Now that we have our math tool defined and the code above in a file called weatherTool.ts, let’s create a BedrockLLMAgent that uses this tool.

import { BedrockLLMAgent } from 'multi-agent-orchestrator';
import { mathAgentToolDefinition, mathToolHandler } from './mathTools';
const MATH_PROMPT = `
You are a mathematical assistant capable of performing various mathematical operations and statistical calculations.
Use the provided tools to perform calculations. Always show your work and explain each step and provide the final result of the operation.
If a calculation involves multiple steps, use the tools sequentially and explain the process.
Only respond to mathematical queries.
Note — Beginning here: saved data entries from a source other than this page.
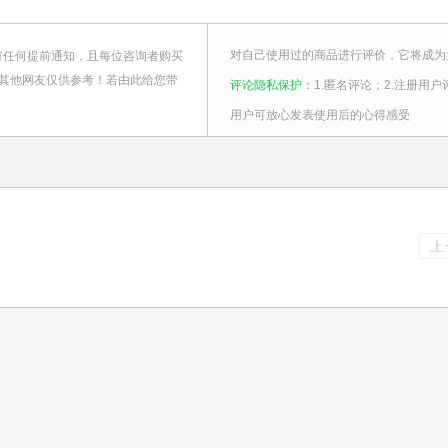
对自己使用过的商品进行评价，它将成为
有任何提前通知，且每位咨询者购买
其他网友仅供参考！若由此给您带
评论隐私保护：
1.匿名评论；2.注册用户
用户可放心发表使用后的心得感受
上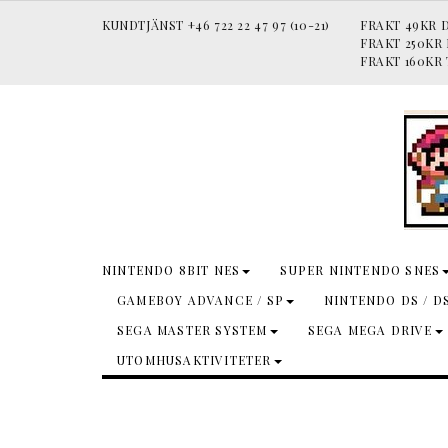
KUNDTJÄNST +46 722 22 47 97 (10-21)
FRAKT 49KR D
FRAKT 250KR
FRAKT 160KR 
NINTENDO 8BIT NES
SUPER NINTENDO SNES
GAMEBOY ADVANCE / SP
NINTENDO DS / D
SEGA MASTER SYSTEM
SEGA MEGA DRIVE
UTOMHUSAKTIVITETER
For non-math questions, politely redirect the conversation to mathematics.
`;
const mathAgent = new BedrockLLMAgent({
name: "Math Agent",
description: "Specialized agent for performing mathematical operations and statistical calculations.",
streaming: false,
inferenceConfig: {
temperature: 0.1,
},
toolConfig: {
useToolHandler: mathToolHandler,
tool: mathAgentToolDefinition,
toolMaxRecursions: 5
}
});
mathAgent.setSystemPrompt(MATH_PROMPT);
  1. Add the Math Agent to the Orchestrator

Now we can add our math agent to the Multi-Agent Orchestrator:

import { MultiAgentOrchestrator } from "multi-agent-orchestrator";
const orchestrator = new MultiAgentOrchestrator();
orchestrator.addAgent(mathAgent);

4. Using the Math Agent

Now that our math agent is set up and added to the orchestrator, we can use it to perform mathematical operations:

const response = await orchestrator.routeRequest(
"What is the square root of 16 plus the cosine of 45 degrees?",
"user123",
"session456"
);

How It Works

  1. When a mathematical query is received, the orchestrator routes it to the Math Agent.
  2. The Math Agent processes the query using the custom system prompt (MATH_PROMPT).
  3. The agent uses the appropriate math tool (perform_math_operation or perform_statistical_calculation) to perform the required calculations.
  4. The mathToolHandler processes the tool use, performs the calculations, and adds the results to the conversation.
  5. The agent then formulates a response based on the calculation results and the original query, showing the work and explaining each step.

This setup allows for a specialized math agent that can handle various mathematical and statistical queries while performing real-time calculations.


By following this guide, you can create a powerful, context-aware math agent using BedrockLLMAgent and custom tools within your Multi-Agent Orchestrator system.